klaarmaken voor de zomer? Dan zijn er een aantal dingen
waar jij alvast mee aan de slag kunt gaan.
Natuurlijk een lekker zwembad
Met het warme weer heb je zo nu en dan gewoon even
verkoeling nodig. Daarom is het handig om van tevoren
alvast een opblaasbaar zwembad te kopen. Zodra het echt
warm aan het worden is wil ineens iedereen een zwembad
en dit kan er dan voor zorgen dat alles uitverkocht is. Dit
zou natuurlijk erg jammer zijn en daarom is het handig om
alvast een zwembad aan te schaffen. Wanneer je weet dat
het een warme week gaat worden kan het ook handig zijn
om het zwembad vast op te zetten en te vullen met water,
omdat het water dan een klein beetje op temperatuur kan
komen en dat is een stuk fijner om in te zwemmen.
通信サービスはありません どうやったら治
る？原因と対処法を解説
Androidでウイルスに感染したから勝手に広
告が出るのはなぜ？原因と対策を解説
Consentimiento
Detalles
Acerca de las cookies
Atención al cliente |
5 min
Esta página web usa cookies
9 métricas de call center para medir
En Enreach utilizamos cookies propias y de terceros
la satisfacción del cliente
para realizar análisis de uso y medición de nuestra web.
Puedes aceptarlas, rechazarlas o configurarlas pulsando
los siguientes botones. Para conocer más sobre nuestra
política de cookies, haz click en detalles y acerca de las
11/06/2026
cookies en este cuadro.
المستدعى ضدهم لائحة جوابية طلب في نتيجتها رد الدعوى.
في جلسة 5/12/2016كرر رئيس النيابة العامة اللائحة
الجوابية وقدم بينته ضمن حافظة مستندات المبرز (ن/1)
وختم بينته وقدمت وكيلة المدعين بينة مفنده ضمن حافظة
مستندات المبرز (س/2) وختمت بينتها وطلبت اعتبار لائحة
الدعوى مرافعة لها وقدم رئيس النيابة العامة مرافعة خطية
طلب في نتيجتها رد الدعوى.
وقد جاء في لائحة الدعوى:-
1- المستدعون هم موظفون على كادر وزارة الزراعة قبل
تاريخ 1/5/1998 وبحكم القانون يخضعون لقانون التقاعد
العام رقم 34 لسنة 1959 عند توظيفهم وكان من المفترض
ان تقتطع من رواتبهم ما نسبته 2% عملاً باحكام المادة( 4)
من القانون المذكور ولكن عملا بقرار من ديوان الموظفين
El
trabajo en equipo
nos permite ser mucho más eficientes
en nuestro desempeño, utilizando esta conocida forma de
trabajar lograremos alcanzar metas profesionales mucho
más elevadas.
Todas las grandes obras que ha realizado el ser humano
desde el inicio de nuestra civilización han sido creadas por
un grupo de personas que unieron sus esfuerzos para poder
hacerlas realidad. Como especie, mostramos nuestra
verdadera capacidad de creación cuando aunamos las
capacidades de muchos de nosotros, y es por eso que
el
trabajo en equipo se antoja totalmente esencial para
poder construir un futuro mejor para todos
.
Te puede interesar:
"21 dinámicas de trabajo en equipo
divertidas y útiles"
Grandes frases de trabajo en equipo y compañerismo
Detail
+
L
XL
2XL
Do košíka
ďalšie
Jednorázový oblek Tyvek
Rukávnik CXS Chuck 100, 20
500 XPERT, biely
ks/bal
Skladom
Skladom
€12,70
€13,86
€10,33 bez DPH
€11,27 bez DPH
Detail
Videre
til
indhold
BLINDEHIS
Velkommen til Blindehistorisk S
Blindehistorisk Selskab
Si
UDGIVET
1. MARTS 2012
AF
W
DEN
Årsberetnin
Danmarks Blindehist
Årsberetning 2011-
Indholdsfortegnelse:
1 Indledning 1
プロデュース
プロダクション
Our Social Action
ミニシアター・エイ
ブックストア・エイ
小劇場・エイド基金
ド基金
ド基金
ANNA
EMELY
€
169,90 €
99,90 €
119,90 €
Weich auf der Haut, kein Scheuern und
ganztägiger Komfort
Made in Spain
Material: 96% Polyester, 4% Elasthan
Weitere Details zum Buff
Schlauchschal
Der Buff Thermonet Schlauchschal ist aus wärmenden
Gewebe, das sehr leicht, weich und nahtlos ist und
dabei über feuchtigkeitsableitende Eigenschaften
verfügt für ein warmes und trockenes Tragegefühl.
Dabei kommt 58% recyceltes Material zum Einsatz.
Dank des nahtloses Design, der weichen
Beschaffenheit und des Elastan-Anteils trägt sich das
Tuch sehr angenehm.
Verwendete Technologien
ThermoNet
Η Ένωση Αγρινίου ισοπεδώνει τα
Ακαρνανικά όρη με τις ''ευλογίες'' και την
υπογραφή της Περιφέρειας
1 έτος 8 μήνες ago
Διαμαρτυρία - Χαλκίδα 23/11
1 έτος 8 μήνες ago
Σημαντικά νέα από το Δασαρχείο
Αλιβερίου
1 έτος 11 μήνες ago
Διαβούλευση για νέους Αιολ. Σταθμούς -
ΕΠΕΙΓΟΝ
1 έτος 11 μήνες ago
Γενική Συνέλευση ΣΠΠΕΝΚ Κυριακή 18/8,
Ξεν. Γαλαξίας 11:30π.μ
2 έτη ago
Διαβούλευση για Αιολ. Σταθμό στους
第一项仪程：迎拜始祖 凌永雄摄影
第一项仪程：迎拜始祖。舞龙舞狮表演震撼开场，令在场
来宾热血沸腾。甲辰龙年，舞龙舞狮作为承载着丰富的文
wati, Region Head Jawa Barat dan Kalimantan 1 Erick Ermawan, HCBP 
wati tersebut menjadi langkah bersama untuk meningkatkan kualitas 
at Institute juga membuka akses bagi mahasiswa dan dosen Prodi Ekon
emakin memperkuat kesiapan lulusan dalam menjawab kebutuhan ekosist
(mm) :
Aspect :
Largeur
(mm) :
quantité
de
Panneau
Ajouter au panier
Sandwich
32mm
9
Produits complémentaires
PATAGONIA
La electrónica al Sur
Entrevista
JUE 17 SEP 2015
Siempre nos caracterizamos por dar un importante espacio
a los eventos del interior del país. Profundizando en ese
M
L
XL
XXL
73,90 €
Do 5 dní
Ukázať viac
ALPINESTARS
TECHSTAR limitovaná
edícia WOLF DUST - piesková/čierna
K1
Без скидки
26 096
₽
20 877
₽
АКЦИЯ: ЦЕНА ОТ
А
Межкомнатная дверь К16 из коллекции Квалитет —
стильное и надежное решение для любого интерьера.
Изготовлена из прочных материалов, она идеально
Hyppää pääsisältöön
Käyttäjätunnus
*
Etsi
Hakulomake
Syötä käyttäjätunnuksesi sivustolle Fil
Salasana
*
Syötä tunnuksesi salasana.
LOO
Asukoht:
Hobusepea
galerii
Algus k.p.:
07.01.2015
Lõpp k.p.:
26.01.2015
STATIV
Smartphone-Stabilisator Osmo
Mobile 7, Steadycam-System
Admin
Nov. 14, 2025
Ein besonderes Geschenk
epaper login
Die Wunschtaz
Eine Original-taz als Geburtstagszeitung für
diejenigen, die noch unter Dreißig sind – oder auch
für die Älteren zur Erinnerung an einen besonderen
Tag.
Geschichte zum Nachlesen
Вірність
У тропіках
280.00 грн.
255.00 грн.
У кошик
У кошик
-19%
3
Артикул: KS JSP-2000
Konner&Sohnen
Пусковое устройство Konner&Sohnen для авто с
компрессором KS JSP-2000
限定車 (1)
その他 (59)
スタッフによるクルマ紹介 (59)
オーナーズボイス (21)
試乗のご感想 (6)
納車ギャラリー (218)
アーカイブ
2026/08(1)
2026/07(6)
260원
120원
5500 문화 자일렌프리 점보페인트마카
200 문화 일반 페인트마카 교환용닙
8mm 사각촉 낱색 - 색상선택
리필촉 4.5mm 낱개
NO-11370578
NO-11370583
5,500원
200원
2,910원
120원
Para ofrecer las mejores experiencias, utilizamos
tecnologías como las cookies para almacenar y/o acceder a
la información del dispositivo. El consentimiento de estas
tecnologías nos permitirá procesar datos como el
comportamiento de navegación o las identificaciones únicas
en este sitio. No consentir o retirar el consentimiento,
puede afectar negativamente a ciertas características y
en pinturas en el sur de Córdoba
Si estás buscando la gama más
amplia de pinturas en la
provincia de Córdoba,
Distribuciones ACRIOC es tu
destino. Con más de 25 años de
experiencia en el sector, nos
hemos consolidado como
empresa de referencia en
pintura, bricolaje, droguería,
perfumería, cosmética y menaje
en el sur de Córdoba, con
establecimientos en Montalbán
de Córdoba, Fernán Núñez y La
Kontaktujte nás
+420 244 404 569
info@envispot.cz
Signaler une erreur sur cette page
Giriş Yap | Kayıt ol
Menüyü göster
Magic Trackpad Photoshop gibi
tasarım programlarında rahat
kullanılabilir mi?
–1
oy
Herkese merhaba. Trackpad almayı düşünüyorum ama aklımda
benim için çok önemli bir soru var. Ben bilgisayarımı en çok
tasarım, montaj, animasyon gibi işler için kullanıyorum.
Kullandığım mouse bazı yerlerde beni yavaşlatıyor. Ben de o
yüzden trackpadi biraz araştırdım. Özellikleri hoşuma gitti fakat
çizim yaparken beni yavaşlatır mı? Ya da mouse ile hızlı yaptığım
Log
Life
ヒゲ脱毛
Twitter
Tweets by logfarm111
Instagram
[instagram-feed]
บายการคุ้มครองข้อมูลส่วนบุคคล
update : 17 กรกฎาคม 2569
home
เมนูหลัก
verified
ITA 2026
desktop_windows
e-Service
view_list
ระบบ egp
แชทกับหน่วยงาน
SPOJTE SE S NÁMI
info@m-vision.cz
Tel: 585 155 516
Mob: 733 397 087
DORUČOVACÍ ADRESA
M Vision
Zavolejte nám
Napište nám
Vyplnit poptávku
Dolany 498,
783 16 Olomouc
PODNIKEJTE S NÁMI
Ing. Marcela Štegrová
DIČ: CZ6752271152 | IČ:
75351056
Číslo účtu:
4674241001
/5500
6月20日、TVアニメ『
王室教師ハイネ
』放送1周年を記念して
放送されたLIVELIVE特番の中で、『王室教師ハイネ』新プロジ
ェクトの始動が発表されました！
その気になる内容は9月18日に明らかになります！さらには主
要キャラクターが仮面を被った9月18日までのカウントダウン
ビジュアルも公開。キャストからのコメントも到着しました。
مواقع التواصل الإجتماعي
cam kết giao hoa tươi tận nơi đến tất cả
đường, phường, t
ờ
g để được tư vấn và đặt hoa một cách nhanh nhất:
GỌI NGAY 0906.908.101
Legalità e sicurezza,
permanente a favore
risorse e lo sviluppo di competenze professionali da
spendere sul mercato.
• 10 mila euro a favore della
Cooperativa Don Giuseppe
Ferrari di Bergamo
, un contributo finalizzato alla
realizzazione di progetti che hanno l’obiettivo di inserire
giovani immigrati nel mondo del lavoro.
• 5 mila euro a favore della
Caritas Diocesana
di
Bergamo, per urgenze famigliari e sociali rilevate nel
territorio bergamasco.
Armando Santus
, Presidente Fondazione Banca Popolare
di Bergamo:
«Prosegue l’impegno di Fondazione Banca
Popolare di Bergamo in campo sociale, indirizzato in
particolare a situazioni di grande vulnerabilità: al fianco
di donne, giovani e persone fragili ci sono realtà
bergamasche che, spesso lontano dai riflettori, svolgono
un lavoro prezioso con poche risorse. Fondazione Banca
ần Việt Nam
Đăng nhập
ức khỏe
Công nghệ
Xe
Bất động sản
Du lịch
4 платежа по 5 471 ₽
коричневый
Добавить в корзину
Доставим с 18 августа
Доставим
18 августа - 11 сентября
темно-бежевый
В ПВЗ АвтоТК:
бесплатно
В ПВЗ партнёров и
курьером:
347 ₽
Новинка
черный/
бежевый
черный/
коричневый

# # # #

Rewrite everything from the start of the data down to the line containing "nos permite ser mucho más eficientes", replacing "zwembad" with "badje" and leaving all else unchanged.

klaarmaken voor de zomer? Dan zijn er een aantal dingen
waar jij alvast mee aan de slag kunt gaan.
Natuurlijk een lekker badje
Met het warme weer heb je zo nu en dan gewoon even
verkoeling nodig. Daarom is het handig om van tevoren
alvast een opblaasbaar badje te kopen. Zodra het echt
warm aan het worden is wil ineens iedereen een badje
en dit kan er dan voor zorgen dat alles uitverkocht is. Dit
zou natuurlijk erg jammer zijn en daarom is het handig om
alvast een badje aan te schaffen. Wanneer je weet dat
het een warme week gaat worden kan het ook handig zijn
om het badje vast op te zetten en te vullen met water,
omdat het water dan een klein beetje op temperatuur kan
komen en dat is een stuk fijner om in te zwemmen.
通信サービスはありません どうやったら治
る？原因と対処法を解説
Androidでウイルスに感染したから勝手に広
告が出るのはなぜ？原因と対策を解説
Consentimiento
Detalles
Acerca de las cookies
Atención al cliente |
5 min
Esta página web usa cookies
9 métricas de call center para medir
En Enreach utilizamos cookies propias y de terceros
la satisfacción del cliente
para realizar análisis de uso y medición de nuestra web.
Puedes aceptarlas, rechazarlas o configurarlas pulsando
los siguientes botones. Para conocer más sobre nuestra
política de cookies, haz click en detalles y acerca de las
11/06/2026
cookies en este cuadro.
المستدعى ضدهم لائحة جوابية طلب في نتيجتها رد الدعوى.
في جلسة 5/12/2016كرر رئيس النيابة العامة اللائحة
الجوابية وقدم بينته ضمن حافظة مستندات المبرز (ن/1)
وختم بينته وقدمت وكيلة المدعين بينة مفنده ضمن حافظة
مستندات المبرز (س/2) وختمت بينتها وطلبت اعتبار لائحة
الدعوى مرافعة لها وقدم رئيس النيابة العامة مرافعة خطية
طلب في نتيجتها رد الدعوى.
وقد جاء في لائحة الدعوى:-
1- المستدعون هم موظفون على كادر وزارة الزراعة قبل
تاريخ 1/5/1998 وبحكم القانون يخضعون لقانون التقاعد
العام رقم 34 لسنة 1959 عند توظيفهم وكان من المفترض
ان تقتطع من رواتبهم ما نسبته 2% عملاً باحكام المادة( 4)
من القانون المذكور ولكن عملا بقرار من ديوان الموظفين
El
trabajo en equipo
nos permite ser mucho más eficientes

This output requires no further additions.